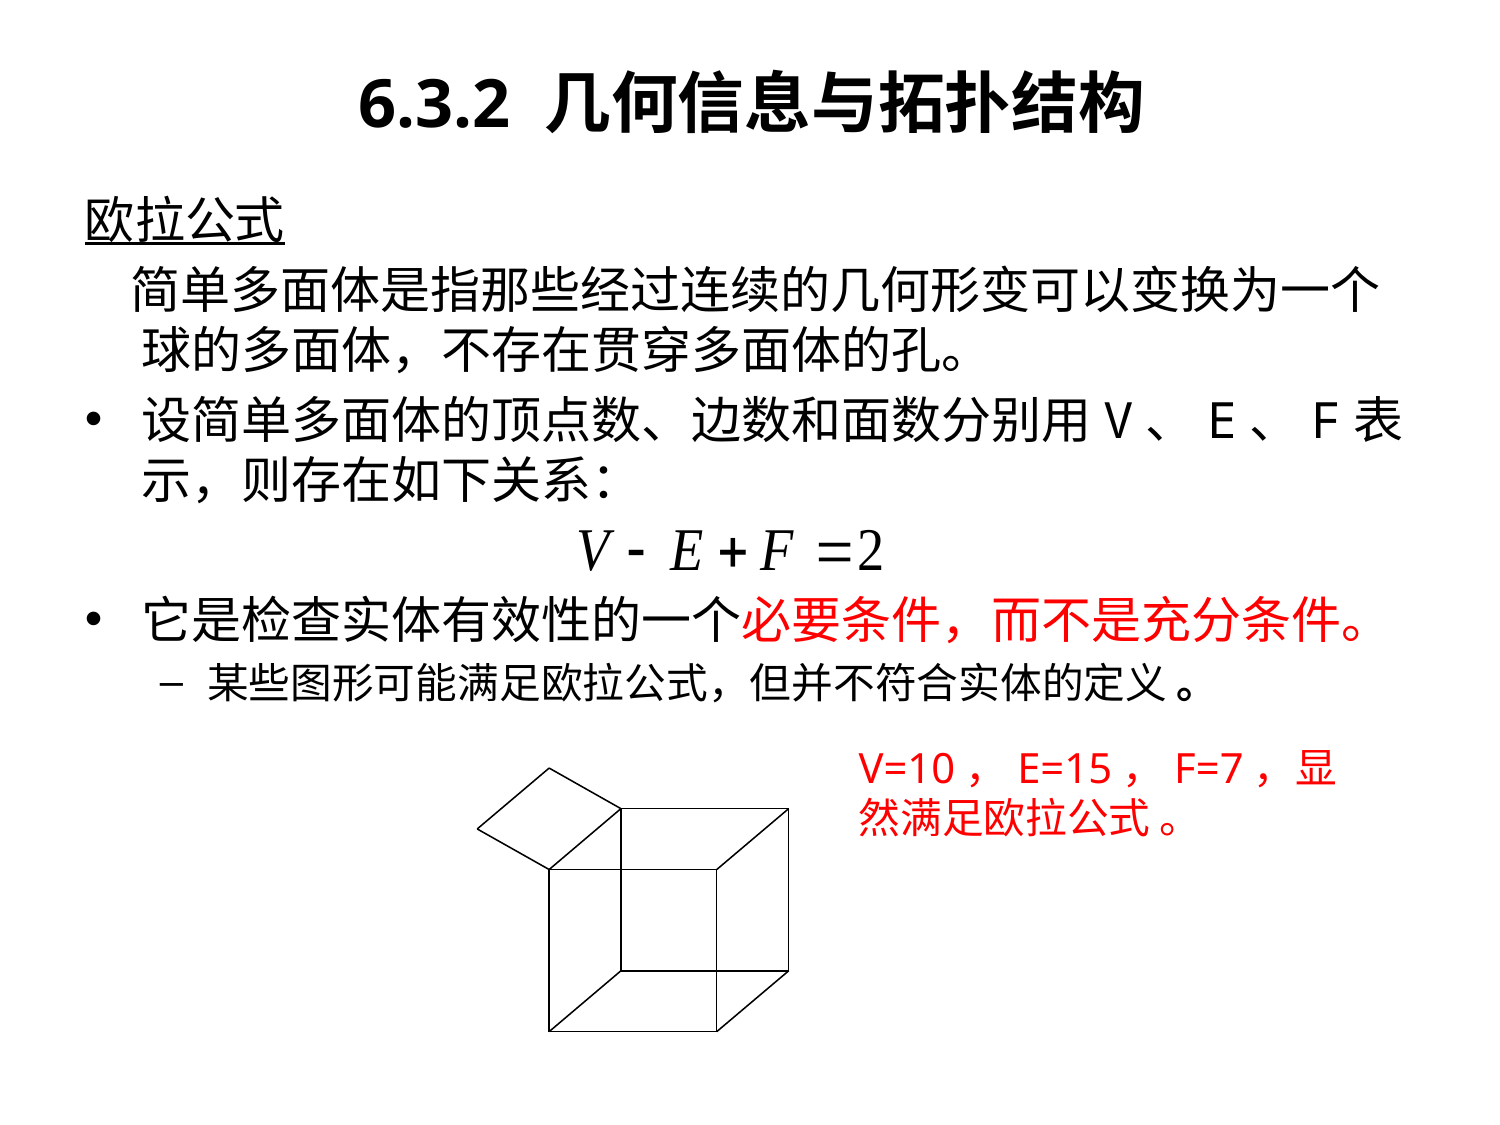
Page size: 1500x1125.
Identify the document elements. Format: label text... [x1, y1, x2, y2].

list 欧拉公式 简单多面体是指那些经过连续的几何形变可以变换为一个球的多面体，不存在贯穿多面体的孔。 设简单多面体的顶点数、边数和面数分别用V、E、F表示，则存在如下关系： 它是检查实体有效性的一个必要条件，而不是充分条件。 某些图形可能满足欧拉公式，但并不符合实体的定义 。 [69, 180, 1421, 1084]
text_box 6.3.2 几何信息与拓扑结构 [76, 7, 1427, 195]
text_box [476, 767, 789, 1032]
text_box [572, 514, 895, 587]
text_box V=10，E=15，F=7，显然满足欧拉公式 。 [843, 734, 1360, 850]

——

Exercise directions:
Line by line and exactly, write out the material above. Skip the pictures.

Task response:
Page size: 1500x1125.
Identify the document elements. Format: label text... [x1, y1, x2, y2].

list 欧拉公式 简单多面体是指那些经过连续的几何形变可以变换为一个球的多面体，不存在贯穿多面体的孔。 设简单多面体的顶点数、边数和面数分别用V、E、F表示，则存在如下关系： 它是检查实体有效性的一个必要条件，而不是充分条件。 某些图形可能满足欧拉公式，但并不符合实体的定义 。 [69, 180, 1421, 1084]
text_box 6.3.2 几何信息与拓扑结构 [76, 7, 1427, 195]
text_box [476, 767, 789, 1032]
text_box [572, 514, 895, 587]
text_box V=10，E=15，F=7，显然满足欧拉公式 。 [843, 734, 1360, 850]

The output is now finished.